Дом о Семи Шпилях - страница 24
– Принимайте это, как вам угодно, кузен Джеффри! – бормотала про себя девушка-леди, когда он удалился, высунув, однако, сперва голову в форточку и осмотрев улицу в оба конца. – Принимайте, как вам угодно! Вы видели окно моей лавочки – что же? Что против этого можете вы сказать? Разве Пинчонов дом не моя собственность, пока я жива?
После этого Гефсиба удалилась в заднюю комнату, где она сегодня впервые принялась за недоплетенный чулок и начала работать с нервическими и неправильными ныряньями в него проволокою. Скоро, однако, работа ей наскучила, она бросила ее в сторону и начала ходить по комнате; наконец остановилась перед портретом мрачного старого пуританина, своего предка и основателя дома.

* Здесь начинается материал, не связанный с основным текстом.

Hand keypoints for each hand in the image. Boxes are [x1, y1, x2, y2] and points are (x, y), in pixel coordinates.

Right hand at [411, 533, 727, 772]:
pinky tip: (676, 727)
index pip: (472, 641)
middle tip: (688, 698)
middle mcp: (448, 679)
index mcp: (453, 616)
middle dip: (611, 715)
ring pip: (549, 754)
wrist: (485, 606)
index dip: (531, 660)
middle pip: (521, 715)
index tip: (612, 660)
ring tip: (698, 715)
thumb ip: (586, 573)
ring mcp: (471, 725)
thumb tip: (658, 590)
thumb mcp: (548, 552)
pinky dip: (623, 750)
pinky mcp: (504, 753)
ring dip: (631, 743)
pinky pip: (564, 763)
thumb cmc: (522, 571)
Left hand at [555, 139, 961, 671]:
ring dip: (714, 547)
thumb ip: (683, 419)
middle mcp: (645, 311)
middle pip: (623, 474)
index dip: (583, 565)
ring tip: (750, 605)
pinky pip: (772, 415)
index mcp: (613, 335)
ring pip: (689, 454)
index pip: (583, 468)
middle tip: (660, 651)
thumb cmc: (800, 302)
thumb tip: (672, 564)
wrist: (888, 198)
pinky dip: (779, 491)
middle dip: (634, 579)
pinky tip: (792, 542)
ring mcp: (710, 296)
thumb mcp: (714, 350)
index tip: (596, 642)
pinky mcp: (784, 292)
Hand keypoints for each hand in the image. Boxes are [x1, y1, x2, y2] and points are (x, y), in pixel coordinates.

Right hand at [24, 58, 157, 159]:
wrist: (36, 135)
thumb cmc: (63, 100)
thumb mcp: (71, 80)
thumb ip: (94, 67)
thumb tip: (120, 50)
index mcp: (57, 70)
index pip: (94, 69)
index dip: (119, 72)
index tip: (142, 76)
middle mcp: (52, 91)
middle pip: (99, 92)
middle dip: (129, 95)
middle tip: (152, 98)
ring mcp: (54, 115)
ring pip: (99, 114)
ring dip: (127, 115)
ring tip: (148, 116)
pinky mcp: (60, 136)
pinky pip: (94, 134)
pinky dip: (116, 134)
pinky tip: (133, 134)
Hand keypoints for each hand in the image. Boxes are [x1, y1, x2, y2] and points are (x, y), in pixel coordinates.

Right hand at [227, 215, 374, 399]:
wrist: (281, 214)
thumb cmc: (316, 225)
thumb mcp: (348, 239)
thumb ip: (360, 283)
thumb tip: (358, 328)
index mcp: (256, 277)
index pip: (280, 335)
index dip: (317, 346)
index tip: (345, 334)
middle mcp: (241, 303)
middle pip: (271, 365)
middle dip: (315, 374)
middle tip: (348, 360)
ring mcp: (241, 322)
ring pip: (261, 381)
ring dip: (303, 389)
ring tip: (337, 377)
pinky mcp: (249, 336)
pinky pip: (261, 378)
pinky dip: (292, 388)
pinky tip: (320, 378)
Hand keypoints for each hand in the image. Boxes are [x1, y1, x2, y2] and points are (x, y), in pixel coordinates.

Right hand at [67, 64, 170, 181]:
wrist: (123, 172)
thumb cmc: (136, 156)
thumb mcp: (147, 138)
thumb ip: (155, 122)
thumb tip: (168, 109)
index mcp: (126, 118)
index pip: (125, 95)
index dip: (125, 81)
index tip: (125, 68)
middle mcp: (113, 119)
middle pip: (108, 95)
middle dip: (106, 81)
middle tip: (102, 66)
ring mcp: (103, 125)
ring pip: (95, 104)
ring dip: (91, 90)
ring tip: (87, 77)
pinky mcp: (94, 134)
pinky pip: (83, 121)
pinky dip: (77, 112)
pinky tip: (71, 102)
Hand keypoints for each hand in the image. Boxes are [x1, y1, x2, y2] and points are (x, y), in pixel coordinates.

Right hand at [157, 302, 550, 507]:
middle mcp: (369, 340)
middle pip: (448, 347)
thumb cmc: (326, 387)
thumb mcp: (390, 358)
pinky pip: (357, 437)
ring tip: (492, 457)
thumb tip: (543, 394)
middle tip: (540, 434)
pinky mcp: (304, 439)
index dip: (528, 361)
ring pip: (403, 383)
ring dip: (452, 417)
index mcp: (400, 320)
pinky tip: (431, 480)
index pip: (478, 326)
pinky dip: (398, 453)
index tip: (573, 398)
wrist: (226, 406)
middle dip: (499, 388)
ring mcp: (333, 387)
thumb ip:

В одном отношении это изображение почти вошло в холст и скрылось под вековой пылью, в другом – Гефсибе казалось, что оно не было яснее и выразительнее даже и во времена ее детства, когда она, бывало, рассматривала его. В самом деле, между тем как физические очертания и краски полуисчезли в нем для глаз зрителя, смелый, суровый и в некоторых случаях фальшивый характер оригинала, казалось, получил в этом портрете какую-то рельефность. Подобное явление случается нередко замечать в портретах отдаленного времени. Они приобретают выражение, которого художник (если только он был похож на угодливых художников нашей эпохи) никогда не думал придавать своему патрону как настоящую его характеристику, но которое с первого взгляда разоблачает перед нами истину души человеческой. Это значит, что глубокий взгляд художника во внутренние черты его субъекта выразился в самой сущности живописи и проявился тогда только, когда наружный колорит был изглажен временем.
Глядя на портрет, Гефсиба дрожала от действия глаз человека, запечатленного на портрете. Почтительность ее к этому изображению не позволяла ей производить в душе такого строгого суда о характере оригинала, какой внушало ей уразумение истины. Она продолжала, однако, смотреть на портрет, потому что это лицо давало ей возможность – по крайней мере, ей так казалось – вчитываться глубже в лицо, которое она только что видела на улице.
– Точь-в-точь как он! – бормотала она про себя. – Пускай себе Джеффри Пинчон смеется, сколько хочет, но под его смехом что-то скрывается. Надень только на него шишак, да фрезу, да черный плат и дай в одну руку шпагу, а в другую Библию, и – тогда пускай себе смеется Джеффри – никто не усомнится, что старый Пинчон явился снова! Он доказал это тем, что построил новый дом.
Так бредила Гефсиба под влиянием преданий старого времени. Она так долго жила одна, так долго жила в Пинчоновом доме, что и мозг ее проникнулся преданиями его. Ей надобно было пройтись по освещенной сиянием дня улице, чтоб освежиться.
Волшебным действием контраста в воображении Гефсибы явился другой портрет, написанный с самой смелой лестью, какую только позволял себе художник, но такими нежными красками, что сходство оттого нисколько не пострадало. Мальбонова миниатюра была писана с того же самого оригинала, но далеко уступала ее воздушному портрету, оживленному любовью и грустным воспоминанием. Тихий, нежный и радостно-задумчивый образ, с полными, алыми губами, готовыми к улыбке, о которой предупреждают нас глаза с приподнятыми слегка веками, – женские черты, слитые неразлучно с чертами другого пола! В миниатюре тоже есть эта особенность; так что нельзя не подумать, что оригинал был похож на свою мать, а она была любящая и любимая женщина, отличавшаяся, может быть, милой нетвердостью характера, который оттого делался еще привлекательнее и заставлял еще больше любить ее.